# Guess who just scored a new dive computer?



## jspooney (Oct 2, 2007)

I am ecstatic. I just won an ebay auction for a Scubapro Galilleo Sol Dive computer with the wireless module. Plus, it has the trimix upgrade. Been looking to upgrade what is on my wrist for a while now. I like this choice!


----------



## jspooney (Oct 2, 2007)

This thing even monitors my heart rate. It's like diving with a laptop on my arm.


----------



## FishinSpot (Oct 16, 2007)

Sweet


----------



## aquatic argobull (Mar 2, 2009)

jspooney said:


> This thing even monitors my heart rate. It's like diving with a laptop on my arm.


Wow.


----------



## Evensplit (Oct 2, 2007)

Let us know what your heart rate goes to when you run into the pissed off Great White! LOL


----------



## jspooney (Oct 2, 2007)

Evensplit said:


> Let us know what your heart rate goes to when you run into the pissed off Great White!

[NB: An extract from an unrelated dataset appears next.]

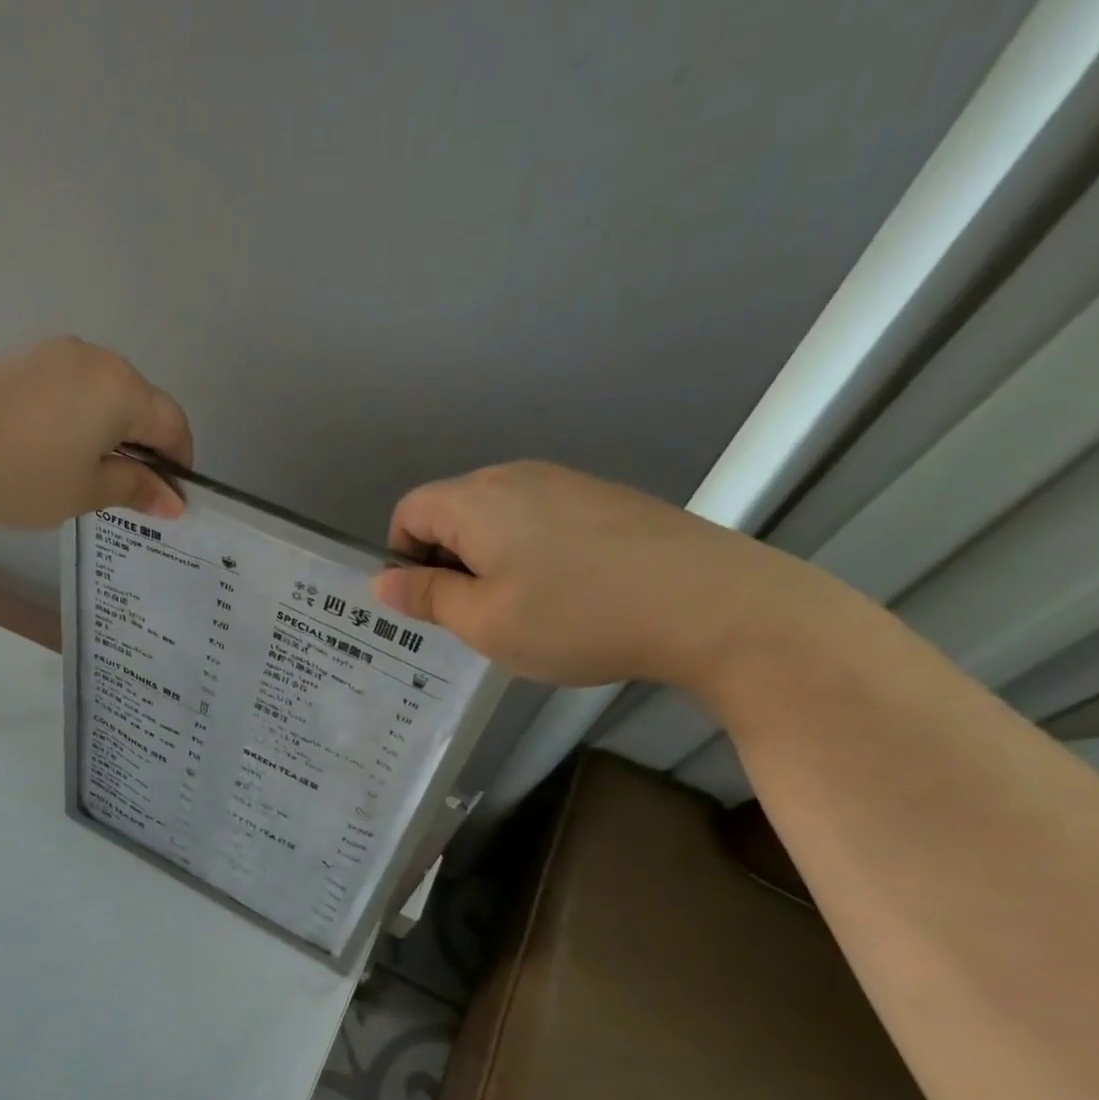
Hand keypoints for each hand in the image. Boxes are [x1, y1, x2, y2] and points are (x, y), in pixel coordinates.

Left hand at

LOL


Funny you mentioned it…We were planning a trip for Friday but I was having second thoughts with all these monster sharks being caught so close to the beach,…..


----------



## cuzmondo (Oct 1, 2007)

jspooney said:


> Funny you mentioned it…We were planning a trip for Friday but I was having second thoughts with all these monster sharks being caught so close to the beach,…..


 No worries man, just don't dive close to the beach.


----------